Ласковый голос смерти (Хейнс) - страница 216

— Да, — облегченно вздохнула я. — Будет просто здорово.

— И значит, можно вместе поехать отдыхать?

Я поняла, что отказаться уже не смогу.

— Ладно. По-дружески.

В сумочке запищал телефон. Номер на дисплее был скрыт, — вероятно, звонили из полицейского управления. Глубоко вздохнув, я ответила.

Колин

Я всегда гордился своим умением находить лучший выход из любой ситуации. Даже если я иногда жалуюсь, это лишь здоровое проявление возмущения тем, что нарушаются мои основные права.

В данном случае — право на свободу.

Адвокат (они прислали какого-то юнца в плохо подогнанном костюме, с прыщами на лбу, но свое дело он, похоже, знает) не смог в точности мне сказать, сколько я здесь пробуду. Меня держат в следственном изоляторе по обвинению в похищении человека и угрозе насилием, что, конечно, ужасно, но это я еще могу выдержать. Я уже добился определенной известности, а когда сокамерники подтрунивают надо мной, мне достаточно лишь взглянуть на них определенным образом, пробормотать несколько заклинаний, и они немедленно затыкаются. Выглядит это довольно забавно, а заодно позволяет скоротать время.

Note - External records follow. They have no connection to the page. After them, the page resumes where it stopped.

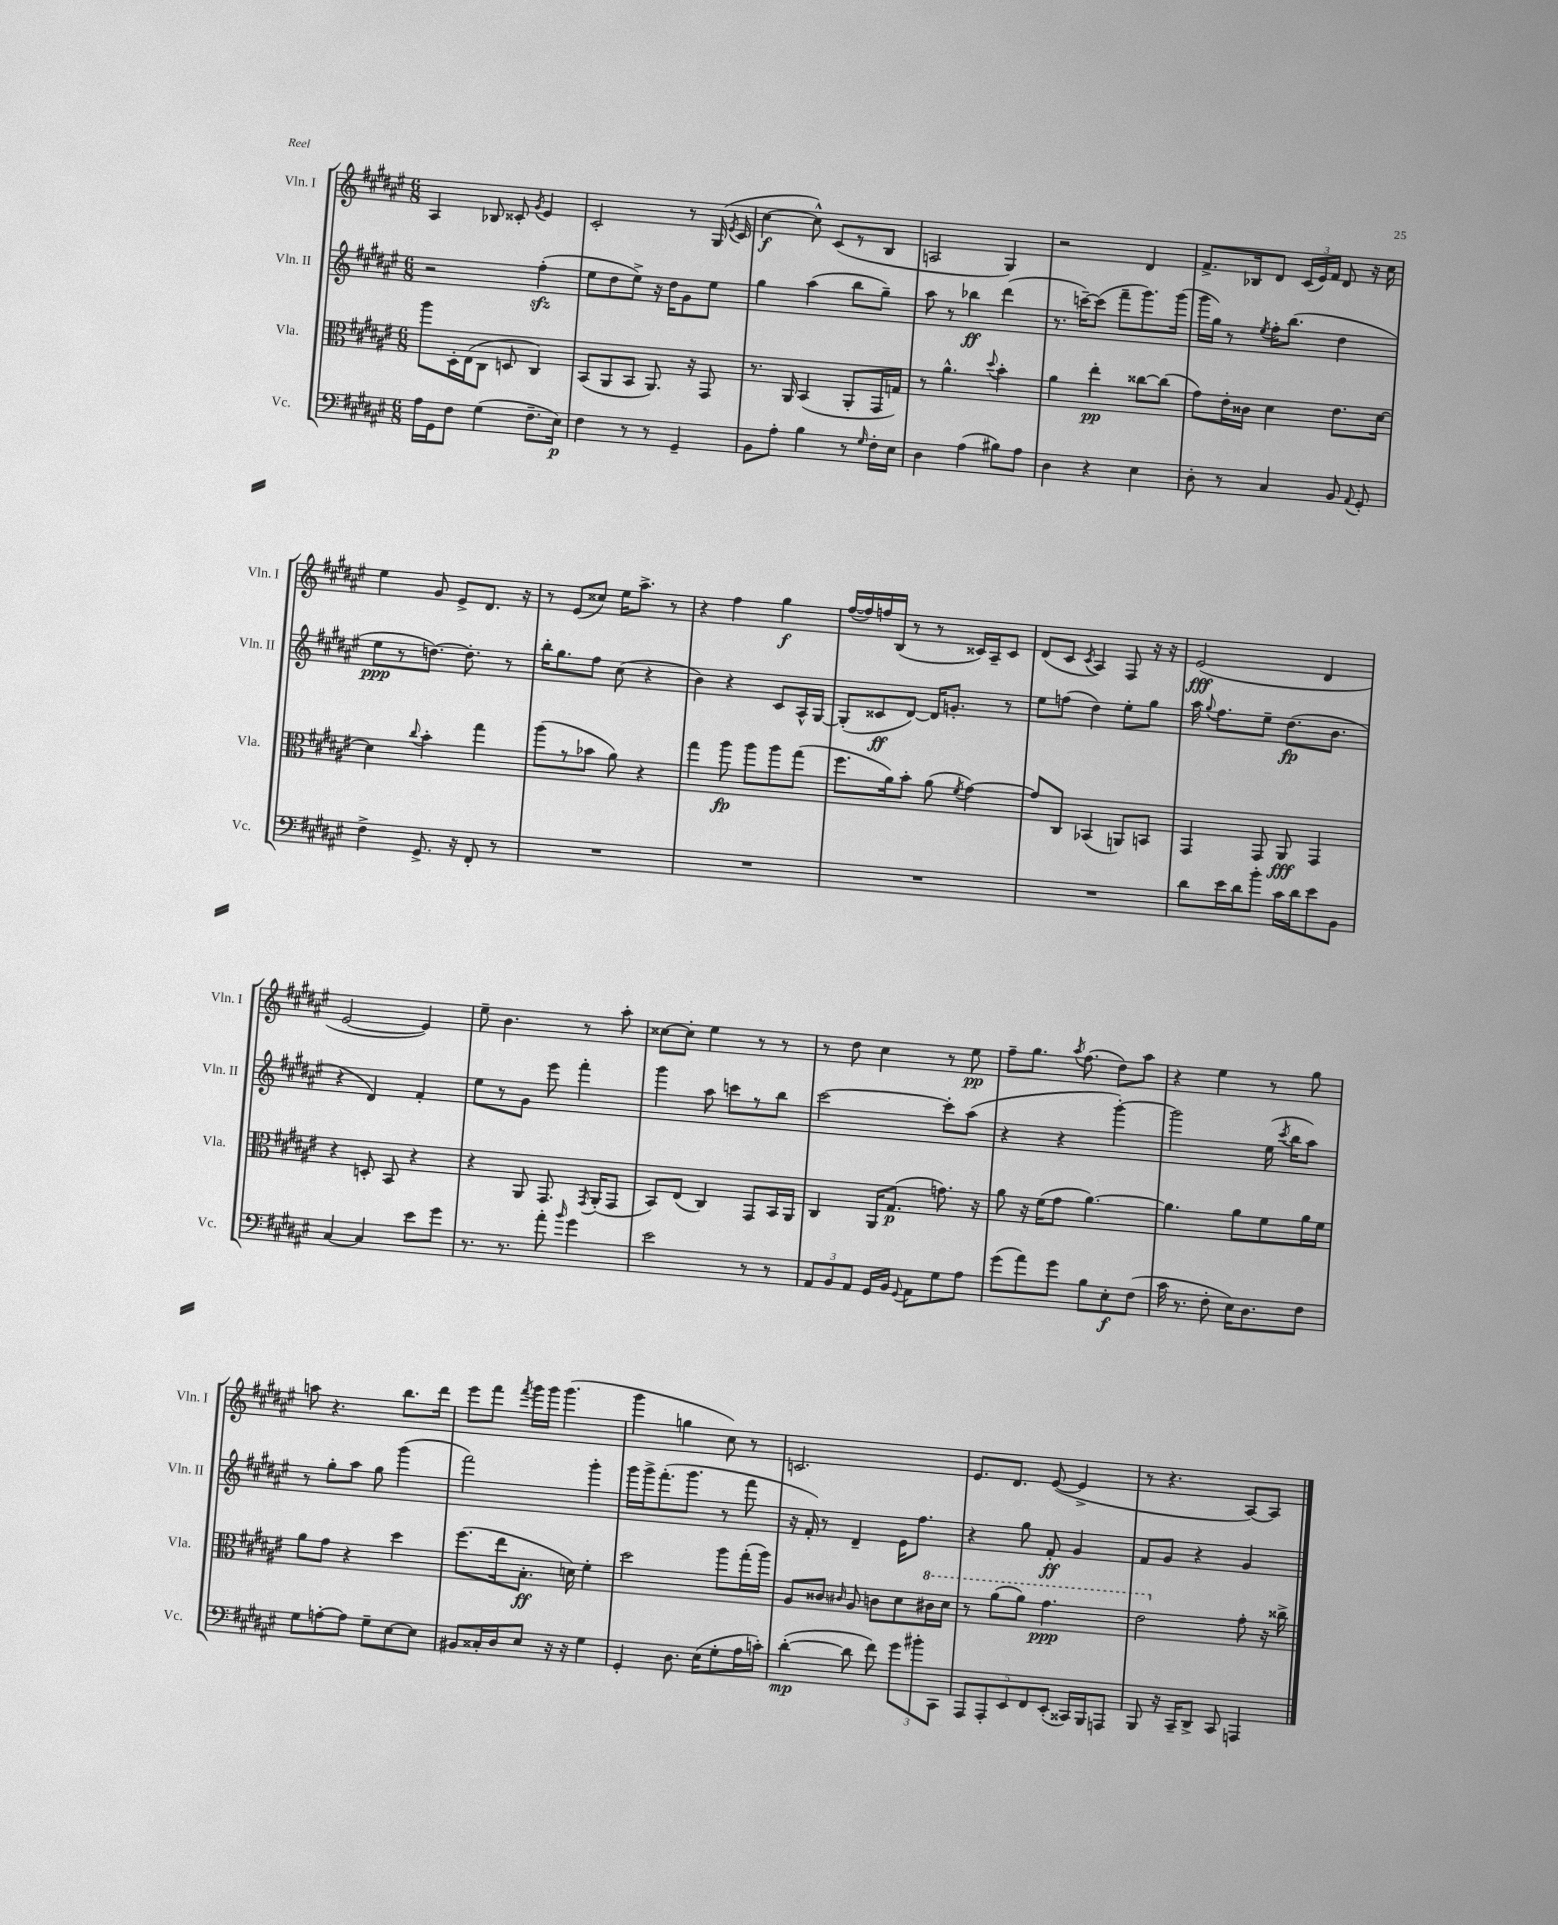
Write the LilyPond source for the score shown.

<<
\new StaffGroup <<
\new Staff = "s0" \with { instrumentName = "Vln. I" shortInstrumentName = "Vln. I" } {
    \clef treble \key fis \major \numericTimeSignature \time 6/8
    \autoBeamOff ais4 bes8 cisis'8-. \acciaccatura { gis'8 } eis'4 |
    cis'2-. r8 gis16( \acciaccatura { eis'8 } cis'16 |
    cis''4~\f cis''8-^) cis'8[( r8 b8] |
    a2 gis4) |
    r2 dis'4 |
    fis'8.[-> bes16 dis'8] \tuplet 3/2 { cis'16[( eis'16) fis'16] } dis'8 r16 cis''16 |
    eis''4 gis'8 eis'8[-> dis'8.] r16 |
    r8 eis'8[( cisis''8]) eis''16[ ais''8.]-> r8 |
    r4 fis''4 gis''4\f |
    fis''16[~( fis''16) f''16 b16]( r8 r8 cisis'16[) ais16-- cisis'8] |
    dis'8[( cis'8] \acciaccatura { cis'8 } ais4) fis8 r16 r16 |
    eis'2\fff( dis'4 |
    eis'2~ eis'4) |
    eis''8-- b'4. r8 ais''8-. |
    cisis''8[~ cisis''8]-. eis''4 r8 r8 |
    r8 dis''8 cis''4 r8 eis''8\pp |
    fis''8[-- gis''8.] \acciaccatura { ais''8 } fis''8.( dis''8[) ais''8] |
    r4 eis''4 r8 gis''8 |
    a''8 r4. b''8.[ dis'''16] |
    eis'''8[ fis'''8] \acciaccatura { fis'''8 } gis'''16[ gis'''16] gis'''4.( |
    gis'''4 g''4 cis''8) r8 |
    c'2. |
    eis'8.[ dis'8.] eis'8~( eis'4-> |
    r8 r4. ais8[~) ais8] \bar "|." |
}
\new Staff = "s1" \with { instrumentName = "Vln. II" shortInstrumentName = "Vln. II" } {
    \clef treble \key fis \major \numericTimeSignature \time 6/8
    \autoBeamOff r2 fis''4-.\sfz( |
    eis''8[ dis''8 eis''8]->) r16 dis''16[ gis'8 eis''8] |
    gis''4 ais''4( b''8[ gis''8]--) |
    ais''8 r8 bes''4\ff dis'''4( |
    r8. c'''16[~--) c'''8]( fis'''8[-- gis'''8.) gis'''16]( |
    gis'''16[ gis''16]) r8 \acciaccatura { eis''8 } fis''16[-. b''8.]( dis''4 |
    eis''8[\ppp r8 d''8.]~) d''8.-. r8 |
    b''16[-. gis''8. fis''8] cis''8( r4 |
    b'4) r4 cis'8[ ais16-^ gis16]~ |
    gis8[-.( cisis'8\ff dis'8]~) dis'16[ g'8.]-. r8 |
    eis''8[ f''8]( dis''4) eis''8[-. gis''8] |
    ais''16 \appoggiatura { gis''8 } fis''8.[ eis''8]-- dis''8.[\fp( b'8.] |
    r4 dis'4) fis'4-. |
    eis''8[ r8 gis'8] eis'''8 fis'''4-. |
    gis'''4 ais''8 c'''8[ r8 b''8] |
    cis'''2~ cis'''8[-. ais''8]( |
    r4 r4 gis'''4~-.) |
    gis'''2 eis''16( \acciaccatura { cis'''8 } b''16[ ais''8]) |
    r8 gis''8[-. ais''8] gis''8 gis'''4( |
    fis'''2) gis'''4-. |
    gis'''16[ gis'''16-> fis'''8.-.( gis'''8.] r8 fis'''8 |
    r16 fis'16-.) r8 dis'4-- eis'16[ fis''8.] |
    r4 gis''8 fis'8-.\ff gis'4 |
    fis'8[ gis'8] r4 gis'4 \bar "|." |
}
\new Staff = "s2" \with { instrumentName = "Vla." shortInstrumentName = "Vla." } {
    \clef alto \key fis \major \numericTimeSignature \time 6/8
    \autoBeamOff ais''8[ dis16-. eis16( cis8] d8 cis4) |
    b,8[( ais,8 b,8] ais,8.) r16 gis,8 |
    r8. ais,16 b,4( ais,8[-. gis,16 g16]) |
    r8 ais'4.-^ \appoggiatura { dis''8 } b'4-. |
    ais'4 eis''4-.\pp cisis''8[~ cisis''8]( |
    gis'8[) eis'16-. cisis'16] dis'4 eis'8.[ dis'16]~ |
    dis'4 \appoggiatura { cis''8 } b'4-. gis''4 |
    ais''8[( r8 bes'8] ais'8) r4 |
    gis''4 ais''8\fp ais''8[ ais''8 gis''8]( |
    fis''8.[ ais'16) b'8]-. ais'8( \acciaccatura { fis'8 } gis'4~) |
    gis'8[ cis8] bes,4( a,8[) b,8] |
    gis,4 gis,8 ais,8\fff gis,4 |
    r4 d8-. b,8 r4 |
    r4 ais,8 gis,8. \acciaccatura { gis,8 } ais,16[-.( gis,8] |
    b,8[) eis8]( cis4) gis,8[ b,16 ais,16] |
    cis4 ais,16[ gis8.]\p( g'8.) r16 |
    ais'8 r16 fis'16[( gis'8] ais'4.~) |
    ais'4. ais'8[ fis'8 ais'16 fis'16] |
    ais'8[ gis'8] r4 dis''4 |
    fis''8.[( eis''16 b8.]-.\ff d'16) fis'4-. |
    dis''2 ais''8[ gis''16-.( ais''16]) |
    ais8[ cisis'8] \grace { cis'16 } ais8 c'8[ dis'8 \ottava #1 cis''!16 dis''16] |
    r8 ais''8[( ais''8]) gis''4.\ppp |
    eis''2 \ottava #0 gis'8-. r16 cisis''16-> \bar "|." |
}
\new Staff = "s3" \with { instrumentName = "Vc." shortInstrumentName = "Vc." } {
    \clef bass \key fis \major \numericTimeSignature \time 6/8
    \autoBeamOff ais16[ gis,16 fis8] gis4( fis8.[-- eis16]\p) |
    fis4 r8 r8 gis,4-- |
    b,8[ ais8]-. b4 r8 \grace { gis16 } fis16[-. eis16] |
    dis4 ais4( bis8[) ais8] |
    dis4 r4 eis4 |
    dis8-. r8 cis4 b,8 \appoggiatura { ais,8 } gis,8-. |
    fis4-> gis,8.-> r16 fis,8-. r8 |
    R2. |
    R2. |
    R2. |
    R2. |
    dis'8[ eis'16 dis'16 b'8]-. cis'16[ dis'16 eis'8 b,8] |
    cis4~ cis4 eis'8[ gis'8] |
    r8. r8. ais'8-. \grace { b'16 } gis'4 |
    eis'2 r8 r8 |
    \tuplet 3/2 { ais,8[ b,8 ais,8] } gis,16[ b,16] \appoggiatura { gis,8 } ais,8[ gis8 ais8] |
    gis'8[( ais'8) gis'8] b8[ eis8-.\f fis8]( |
    cis'16 r8. fis8-. eis16[) dis8. fis8] |
    gis8[ a8~-. a8] gis8[-- eis8~ eis8] |
    bis,8[ cisis16-. dis16 eis8] r16 r16 gis4 |
    gis,4-. dis8. eis16[( gis8-. ais16 c'16]-.) |
    dis'4~-.\mp( dis'8 fis'8) \tuplet 3/2 { gis'8[ bis'8-. cis,8] } |
    \tuplet 5/4 { ais,,8[ ais,,8-. eis,8 fis,8 eis,8]-.( } cisis,16[) b,,16 a,,8] |
    b,,8 r16 cis,16[-- dis,8]-> cis,8 a,,4 \bar "|." |
}
>>
>>
\layout { \context { \Score \remove "Bar_number_engraver" } }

Обратная сторона моей известности состоит в том, что это уже третий следственный изолятор после второго ареста. Каждый раз, когда в заведении, где я нахожусь, случается самоубийство, они считают, что виноват я, и отсылают меня подальше.

Я много раз говорил, что это просто смешно, — я не интересуюсь смертью как таковой. Зачем мне это? Постоянные перемещения доставляют массу неудобств. Не знаю, почему такого опасного парня попросту не поместят в одиночную камеру, — меня это устроило бы куда больше. Если меня опять куда-нибудь переведут, надо будет предложить.

Мне пишут люди, оказавшиеся в ужасающих обстоятельствах, — парализованные после несчастных случаев, смертельно больные, те, кто хочет «умереть достойно», но не может позволить себе поездку в Швейцарию и не желает возлагать вину на близких.

Естественно, я не в силах им помочь. Возможно, мог бы — в ответ на одно особо трогательное письмо я посоветовал поискать в Интернете информацию о добровольном отказе от пищи, — но зачем, черт побери? Их смерть все равно ничего мне не даст. Мне нечего будет наблюдать.

Я перестал читать газеты — они только бесят. Сперва вызванные моей деятельностью дебаты на тему эвтаназии показались занятными, но после того, как «семьи, потерявшие близких» образовали группу взаимной поддержки, я вынужден был оставить чтение. Вот уж действительно — «потерявшие близких»! Где они были, когда страдали их так называемые близкие? Как они поддерживали одиноких, измученных депрессией, склонных к самоубийству? Никак. А теперь хотят некой справедливости. Я в отчаянии от этой страны и глубины ее падения.